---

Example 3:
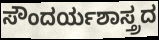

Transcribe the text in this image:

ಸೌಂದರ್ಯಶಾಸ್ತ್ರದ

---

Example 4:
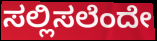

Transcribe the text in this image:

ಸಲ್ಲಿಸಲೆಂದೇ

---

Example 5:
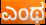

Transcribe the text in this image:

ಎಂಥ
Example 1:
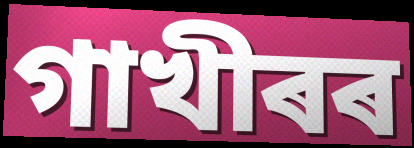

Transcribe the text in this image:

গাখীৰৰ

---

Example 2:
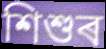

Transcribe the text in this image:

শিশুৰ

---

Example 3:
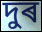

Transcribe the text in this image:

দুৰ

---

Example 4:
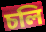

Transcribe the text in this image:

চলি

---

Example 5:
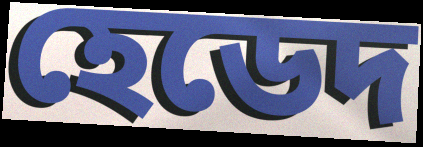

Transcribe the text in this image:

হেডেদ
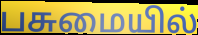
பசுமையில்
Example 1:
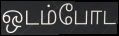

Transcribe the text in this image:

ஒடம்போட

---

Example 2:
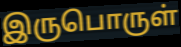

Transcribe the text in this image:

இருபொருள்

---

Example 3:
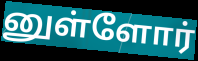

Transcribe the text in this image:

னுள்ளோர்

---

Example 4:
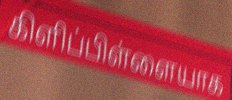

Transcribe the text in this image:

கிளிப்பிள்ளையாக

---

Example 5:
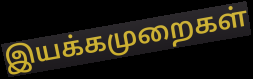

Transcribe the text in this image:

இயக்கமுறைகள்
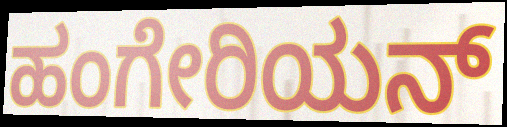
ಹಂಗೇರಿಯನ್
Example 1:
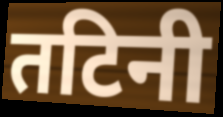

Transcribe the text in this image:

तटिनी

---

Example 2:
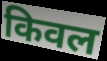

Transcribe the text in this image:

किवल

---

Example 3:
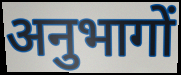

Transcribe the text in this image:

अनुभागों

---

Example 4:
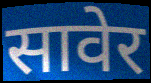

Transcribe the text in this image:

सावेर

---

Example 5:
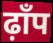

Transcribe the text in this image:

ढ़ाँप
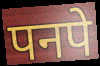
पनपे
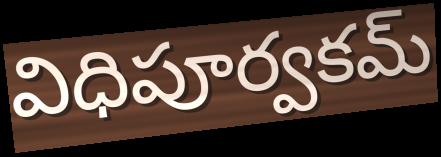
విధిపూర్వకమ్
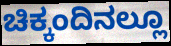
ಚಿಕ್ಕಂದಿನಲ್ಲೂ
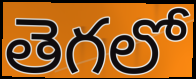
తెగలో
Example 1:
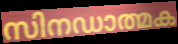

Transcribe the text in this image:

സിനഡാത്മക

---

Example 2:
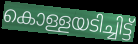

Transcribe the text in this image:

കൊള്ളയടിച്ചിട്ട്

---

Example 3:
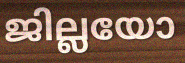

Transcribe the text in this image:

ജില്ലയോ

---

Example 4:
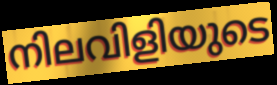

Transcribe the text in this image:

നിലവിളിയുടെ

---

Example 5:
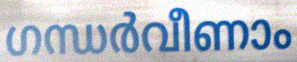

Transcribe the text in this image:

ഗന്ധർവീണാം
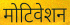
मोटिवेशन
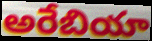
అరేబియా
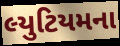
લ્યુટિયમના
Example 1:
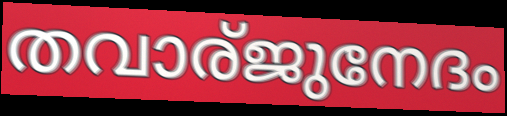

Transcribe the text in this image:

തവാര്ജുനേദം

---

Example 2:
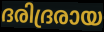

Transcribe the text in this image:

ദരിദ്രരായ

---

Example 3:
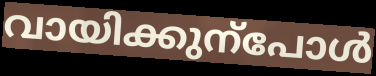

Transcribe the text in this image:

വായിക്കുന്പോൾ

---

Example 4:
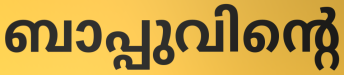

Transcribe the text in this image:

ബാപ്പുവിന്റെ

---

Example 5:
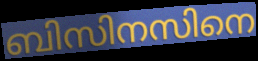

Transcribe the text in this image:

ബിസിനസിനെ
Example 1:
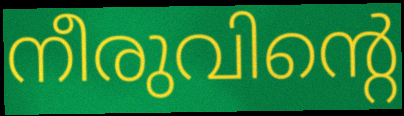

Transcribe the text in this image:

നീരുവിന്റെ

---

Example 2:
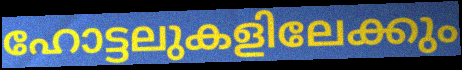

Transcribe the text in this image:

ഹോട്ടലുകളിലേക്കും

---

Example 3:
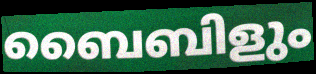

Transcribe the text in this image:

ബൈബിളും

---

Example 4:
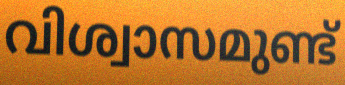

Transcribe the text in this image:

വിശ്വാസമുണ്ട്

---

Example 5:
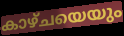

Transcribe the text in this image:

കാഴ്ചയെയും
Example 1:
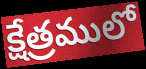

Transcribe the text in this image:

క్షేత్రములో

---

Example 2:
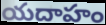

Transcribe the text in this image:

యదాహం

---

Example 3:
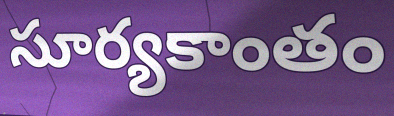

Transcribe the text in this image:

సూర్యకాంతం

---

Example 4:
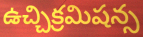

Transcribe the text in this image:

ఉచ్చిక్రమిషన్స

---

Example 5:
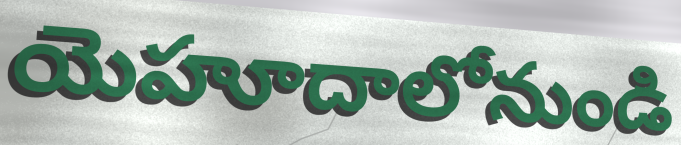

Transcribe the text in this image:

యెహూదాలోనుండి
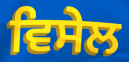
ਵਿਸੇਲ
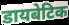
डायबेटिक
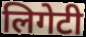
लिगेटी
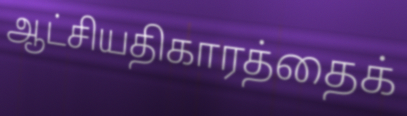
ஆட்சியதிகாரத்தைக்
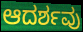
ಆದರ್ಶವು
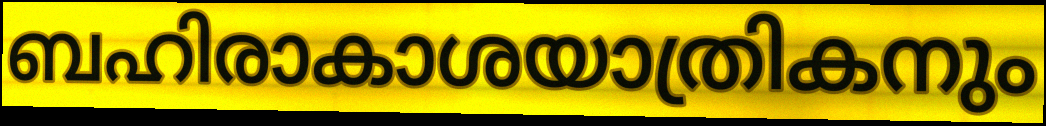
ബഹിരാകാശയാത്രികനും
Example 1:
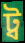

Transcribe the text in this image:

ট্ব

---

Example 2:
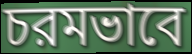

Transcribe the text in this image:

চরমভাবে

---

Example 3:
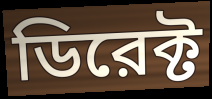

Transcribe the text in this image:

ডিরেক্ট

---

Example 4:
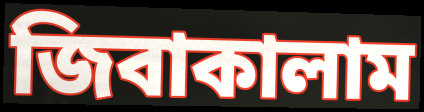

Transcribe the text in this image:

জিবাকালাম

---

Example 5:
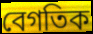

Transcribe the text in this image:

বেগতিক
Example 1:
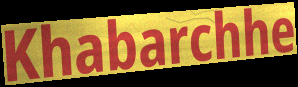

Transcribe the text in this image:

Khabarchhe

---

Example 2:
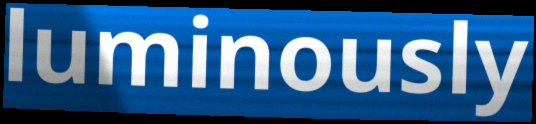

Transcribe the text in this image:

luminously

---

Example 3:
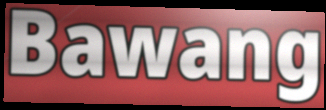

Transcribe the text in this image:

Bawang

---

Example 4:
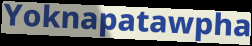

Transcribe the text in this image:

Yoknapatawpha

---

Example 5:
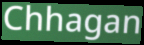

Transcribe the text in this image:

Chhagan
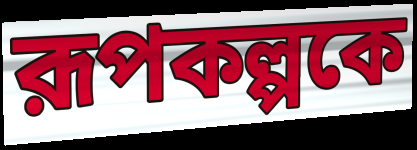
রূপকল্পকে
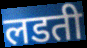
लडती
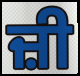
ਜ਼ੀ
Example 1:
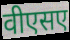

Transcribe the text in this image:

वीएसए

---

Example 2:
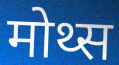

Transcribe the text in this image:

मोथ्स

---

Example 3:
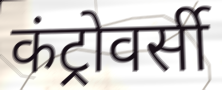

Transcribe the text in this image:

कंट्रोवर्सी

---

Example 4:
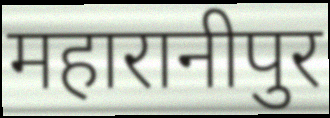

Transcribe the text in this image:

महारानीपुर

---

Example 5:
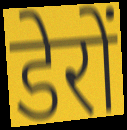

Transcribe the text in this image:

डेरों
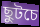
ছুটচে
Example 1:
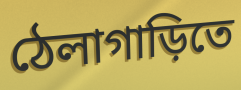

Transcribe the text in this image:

- PROBLEM DETAILS -
Before copying, set the pictures aside; then give the records again exactly.

- SOLUTION -
---

Example 3:

Transcribe the text in this image:

ಸೌಂದರ್ಯಶಾಸ್ತ್ರದ

---

Example 4:

Transcribe the text in this image:

ಸಲ್ಲಿಸಲೆಂದೇ

---

Example 5:

Transcribe the text in this image:

ಎಂಥ
Example 1:

Transcribe the text in this image:

গাখীৰৰ

---

Example 2:

Transcribe the text in this image:

শিশুৰ

---

Example 3:

Transcribe the text in this image:

দুৰ

---

Example 4:

Transcribe the text in this image:

চলি

---

Example 5:

Transcribe the text in this image:

হেডেদ
பசுமையில்
Example 1:

Transcribe the text in this image:

ஒடம்போட

---

Example 2:

Transcribe the text in this image:

இருபொருள்

---

Example 3:

Transcribe the text in this image:

னுள்ளோர்

---

Example 4:

Transcribe the text in this image:

கிளிப்பிள்ளையாக

---

Example 5:

Transcribe the text in this image:

இயக்கமுறைகள்
ಹಂಗೇರಿಯನ್
Example 1:

Transcribe the text in this image:

तटिनी

---

Example 2:

Transcribe the text in this image:

किवल

---

Example 3:

Transcribe the text in this image:

अनुभागों

---

Example 4:

Transcribe the text in this image:

सावेर

---

Example 5:

Transcribe the text in this image:

ढ़ाँप
पनपे
విధిపూర్వకమ్
ಚಿಕ್ಕಂದಿನಲ್ಲೂ
తెగలో
Example 1:

Transcribe the text in this image:

സിനഡാത്മക

---

Example 2:

Transcribe the text in this image:

കൊള്ളയടിച്ചിട്ട്

---

Example 3:

Transcribe the text in this image:

ജില്ലയോ

---

Example 4:

Transcribe the text in this image:

നിലവിളിയുടെ

---

Example 5:

Transcribe the text in this image:

ഗന്ധർവീണാം
मोटिवेशन
అరేబియా
લ્યુટિયમના
Example 1:

Transcribe the text in this image:

തവാര്ജുനേദം

---

Example 2:

Transcribe the text in this image:

ദരിദ്രരായ

---

Example 3:

Transcribe the text in this image:

വായിക്കുന്പോൾ

---

Example 4:

Transcribe the text in this image:

ബാപ്പുവിന്റെ

---

Example 5:

Transcribe the text in this image:

ബിസിനസിനെ
Example 1:

Transcribe the text in this image:

നീരുവിന്റെ

---

Example 2:

Transcribe the text in this image:

ഹോട്ടലുകളിലേക്കും

---

Example 3:

Transcribe the text in this image:

ബൈബിളും

---

Example 4:

Transcribe the text in this image:

വിശ്വാസമുണ്ട്

---

Example 5:

Transcribe the text in this image:

കാഴ്ചയെയും
Example 1:

Transcribe the text in this image:

క్షేత్రములో

---

Example 2:

Transcribe the text in this image:

యదాహం

---

Example 3:

Transcribe the text in this image:

సూర్యకాంతం

---

Example 4:

Transcribe the text in this image:

ఉచ్చిక్రమిషన్స

---

Example 5:

Transcribe the text in this image:

యెహూదాలోనుండి
ਵਿਸੇਲ
डायबेटिक
लिगेटी
ஆட்சியதிகாரத்தைக்
ಆದರ್ಶವು
ബഹിരാകാശയാത്രികനും
Example 1:

Transcribe the text in this image:

ট্ব

---

Example 2:

Transcribe the text in this image:

চরমভাবে

---

Example 3:

Transcribe the text in this image:

ডিরেক্ট

---

Example 4:

Transcribe the text in this image:

জিবাকালাম

---

Example 5:

Transcribe the text in this image:

বেগতিক
Example 1:

Transcribe the text in this image:

Khabarchhe

---

Example 2:

Transcribe the text in this image:

luminously

---

Example 3:

Transcribe the text in this image:

Bawang

---

Example 4:

Transcribe the text in this image:

Yoknapatawpha

---

Example 5:

Transcribe the text in this image:

Chhagan
রূপকল্পকে
लडती
ਜ਼ੀ
Example 1:

Transcribe the text in this image:

वीएसए

---

Example 2:

Transcribe the text in this image:

मोथ्स

---

Example 3:

Transcribe the text in this image:

कंट्रोवर्सी

---

Example 4:

Transcribe the text in this image:

महारानीपुर

---

Example 5:

Transcribe the text in this image:

डेरों
ছুটচে
Example 1:

Transcribe the text in this image:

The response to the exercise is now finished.